As a term – it describes something. Language maps onto the world and the usage of ‘revolution’ arose out of a need to describe a time of great upheaval. There are material constituents to the French and American revolution. In tracing the application of the category we’re able to produce concrete evidence. Bodies burned; communities displaced - this is the terms native land. Its usage is indigenous to outlining violence, and guillotines, and whatnot.
In describing ideas, we’re forced into a compromise. Ideas change, they have material constituents which cause tangible change within the world. In line with its previous usage – something happens. The world before and after Darwin published his Origin of Species (OOS) is different. There’s a structural need to articulate this difference. The question is whether revolution is the best linguistic tool we possess. A category is always illuminating – in that it produces implications through its usage, misunderstandings sometimes. Our task lies in evaluating whether ‘revolution’ produces more illuminations or misunderstandings.
This argument was anticipated by Hodge (2005) in his paper Against "Revolution" and "Evolution" which signals a need for serious historians of science to move away from “revolution-talk”. A specific historiography that categorizes certain periods of scientific change as “revolutions”. He puts forward three main points:
In attempting to evaluate revolution as a proper category, we’ll trace the lineage of the term along with precursor categories, which may have informed its acceptance within the scientific community.
Interpretive categories of history are numerous. However, those of Comte (1830), Saint-Simon (1813), and Cournot are ones that explicitly dealt with a ‘progression’ of science. Saint-Simon argued that science progressed through discrete stages (Saint-Simon, 1813). Outlining a historical succession that began with Copernicus and finished with Newton. Comte built upon those ideas by putting forward his law of ‘three stages’ (Comte, 1830). According to him, there is an inevitable progression of human understanding that progresses through certain abstract phases.
Whewell (1837) also conceived his own framework for the progression of science through ‘epochs’ (Whewell, 1837). While these are all earlier notions of scientific progress, we find common features with the subsequent category of revolution. Ideas are placed on a linear structure which ultimately lead to progress. Transition between different phases requires a certain event and are discrete from each other (except in the case of Comte). Advancement along the structure is inevitable and ‘truth’ is continually inched towards.
Revolutionary thinking as a structure evolved out of these previous frameworks. As a proper historical category, it only appeared recently. The term was originally borrowed from a political context to describe events such as the French or American revolution. As a vague descriptor, it was employed by both Kant and Comte to characterize dramatic upheavals within the ideas of certain fields (Secord, 2024). Darwin used the term in describing Lyell’s ‘Principles of Geology’ (Darwin, 1859). There are numerous examples of the term ‘revolution’ being used to describe events. However, it still reflected a political upbringing. This was not a fleshed-out usage and only roughly represented an idea of accelerated change within a certain sphere.

- _Data to examine_
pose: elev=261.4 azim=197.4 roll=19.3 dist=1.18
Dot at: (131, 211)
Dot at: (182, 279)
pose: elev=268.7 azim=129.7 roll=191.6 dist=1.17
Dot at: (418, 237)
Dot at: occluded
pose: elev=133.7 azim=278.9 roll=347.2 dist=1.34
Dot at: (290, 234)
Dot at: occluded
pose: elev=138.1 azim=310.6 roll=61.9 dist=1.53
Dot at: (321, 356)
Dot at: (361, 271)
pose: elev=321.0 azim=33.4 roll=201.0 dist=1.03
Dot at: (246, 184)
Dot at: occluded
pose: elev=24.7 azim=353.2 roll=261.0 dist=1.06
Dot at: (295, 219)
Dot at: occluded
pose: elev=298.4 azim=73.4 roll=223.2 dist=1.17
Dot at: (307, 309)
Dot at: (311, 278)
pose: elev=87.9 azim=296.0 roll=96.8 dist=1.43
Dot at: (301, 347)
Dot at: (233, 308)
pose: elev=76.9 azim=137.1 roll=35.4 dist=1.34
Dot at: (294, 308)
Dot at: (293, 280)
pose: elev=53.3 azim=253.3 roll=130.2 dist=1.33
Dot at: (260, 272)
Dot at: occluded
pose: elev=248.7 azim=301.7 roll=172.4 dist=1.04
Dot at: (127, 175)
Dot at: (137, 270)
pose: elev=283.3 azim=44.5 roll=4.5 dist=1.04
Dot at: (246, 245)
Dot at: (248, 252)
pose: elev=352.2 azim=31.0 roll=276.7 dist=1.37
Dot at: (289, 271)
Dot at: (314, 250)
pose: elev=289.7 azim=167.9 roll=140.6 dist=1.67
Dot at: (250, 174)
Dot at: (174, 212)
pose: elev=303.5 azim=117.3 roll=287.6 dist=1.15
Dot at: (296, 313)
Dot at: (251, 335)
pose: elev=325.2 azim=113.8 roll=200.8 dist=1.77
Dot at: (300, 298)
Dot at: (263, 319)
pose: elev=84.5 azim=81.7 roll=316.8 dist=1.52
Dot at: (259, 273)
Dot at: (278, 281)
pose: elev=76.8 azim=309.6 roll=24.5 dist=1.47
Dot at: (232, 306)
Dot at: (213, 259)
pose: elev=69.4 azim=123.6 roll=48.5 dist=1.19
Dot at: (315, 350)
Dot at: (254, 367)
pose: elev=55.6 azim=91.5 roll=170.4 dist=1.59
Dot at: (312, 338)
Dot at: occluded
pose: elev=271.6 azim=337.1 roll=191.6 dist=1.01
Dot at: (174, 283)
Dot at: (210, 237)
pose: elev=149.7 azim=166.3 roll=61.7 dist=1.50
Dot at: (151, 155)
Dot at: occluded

- _Task item A_
Repeat the text on "revolution" word for word, starting with "In describing ideas, we’re" and going on through "illuminations or misunderstandings.".
- _Task item B_
According to the text on "revolution," what did Darwin use the term "revolution" to describe?
The entries are separate material with no connection to the text on "revolution."

- _Final answer A_
In describing ideas, we’re forced into a compromise. Ideas change, they have material constituents which cause tangible change within the world. In line with its previous usage – something happens. The world before and after Darwin published his Origin of Species (OOS) is different. There’s a structural need to articulate this difference. The question is whether revolution is the best linguistic tool we possess. A category is always illuminating – in that it produces implications through its usage, misunderstandings sometimes. Our task lies in evaluating whether ‘revolution’ produces more illuminations or misunderstandings.

- _Final answer B_
Lyell's "Principles of Geology."